Research contract management is a critical function for all research-active universities. The volume and complexity of research contracts is rapidly increasing. At the same time, research funders, external partners and businesses are seeking greater value from their university relationships. This has meant that research contracts teams in universities have found themselves under growing pressure to manage additional demand.

In 2018, Research Consulting undertook a benchmarking exercise of research contract management in 19 UK and 11 Australian universities. The study looked at key areas of research contract management, including research income, contract volumes, the staff and system resources in place and the costs, structures, and remits of the research contracts functions in the participating universities.

The key findings from this work reflect the wide range of institutions who participated. Size mattered regarding research contracts functions – in both structure and governance, with results being broadly similar for both the UK and Australia and typically costing less that 1% of research income. A range of staff roles are utilised within these functions with a greater density of legally qualified staff in those universities with a larger researcher income. Contributors reported a growing complexity across all types of agreement, such as international or multi-partner collaboration and negotiating expectations, as well as systems limiting the reporting of metrics for management.

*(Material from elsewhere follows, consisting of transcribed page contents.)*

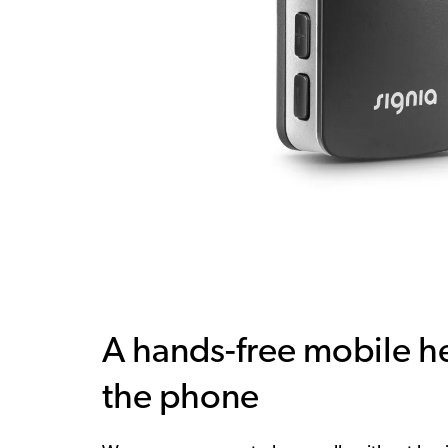
A hands-free mobile he
the phone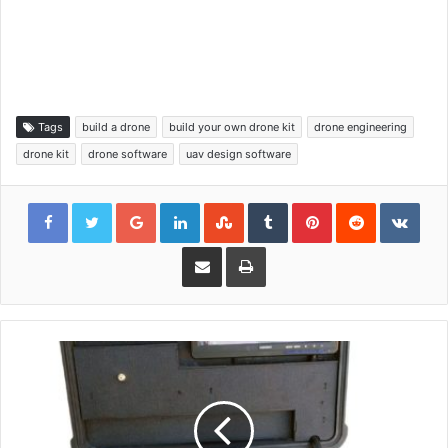
Tags
build a drone
build your own drone kit
drone engineering
drone kit
drone software
uav design software
Google+
LinkedIn
StumbleUpon
Tumblr
Pinterest
Reddit
VKon
Share via Email
Print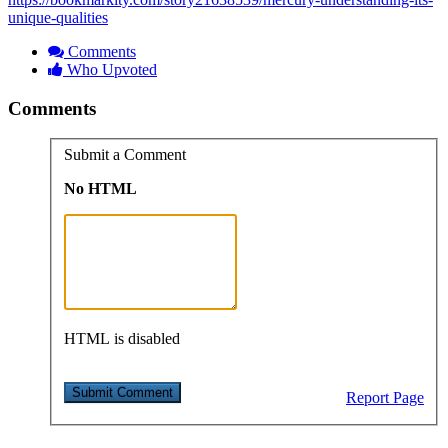
unique-qualities
Comments
Who Upvoted
Comments
Submit a Comment
No HTML
HTML is disabled
Report Page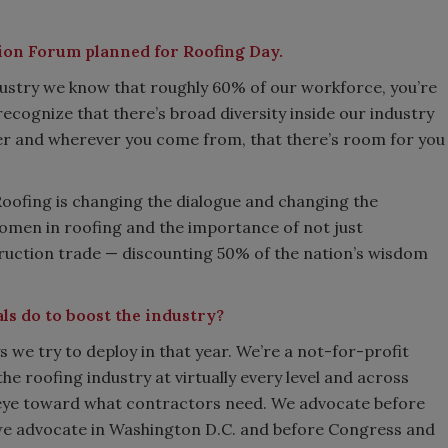
sion Forum planned for Roofing Day.
dustry we know that roughly 60% of our workforce, you’re
ecognize that there’s broad diversity inside our industry
er and wherever you come from, that there’s room for you
oofing is changing the dialogue and changing the
omen in roofing and the importance of not just
truction trade — discounting 50% of the nation’s wisdom
ls do to boost the industry?
 we try to deploy in that year. We’re a not-for-profit
e roofing industry at virtually every level and across
n eye toward what contractors need. We advocate before
we advocate in Washington D.C. and before Congress and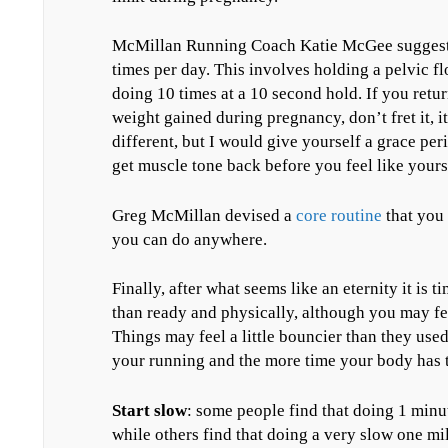
McMillan Running Coach Katie McGee suggests 
times per day. This involves holding a pelvic f
doing 10 times at a 10 second hold. If you retur
weight gained during pregnancy, don’t fret it, i
different, but I would give yourself a grace per
get muscle tone back before you feel like yours
Greg McMillan devised a
core routine
that you 
you can do anywhere.
Finally, after what seems like an eternity it is 
than ready and physically, although you may fee
Things may feel a little bouncier than they used
your running and the more time your body has t
Start slow
: some people find that doing 1 minu
while others find that doing a very slow one mil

International distinctions between the UK and Australia became apparent. Notable contrasts included differences between how UK and Australian institutions approach their process to sign off agreements. On average, preparing a contract is more expensive in Australia, where we also see salaries appearing materially higher than their UK counterparts. Different approaches to governing law on international agreements was apparent with Australia’s usage of software management and their strong growth in contract numbers. Overall, we concluded that the scale of research income makes a clear difference.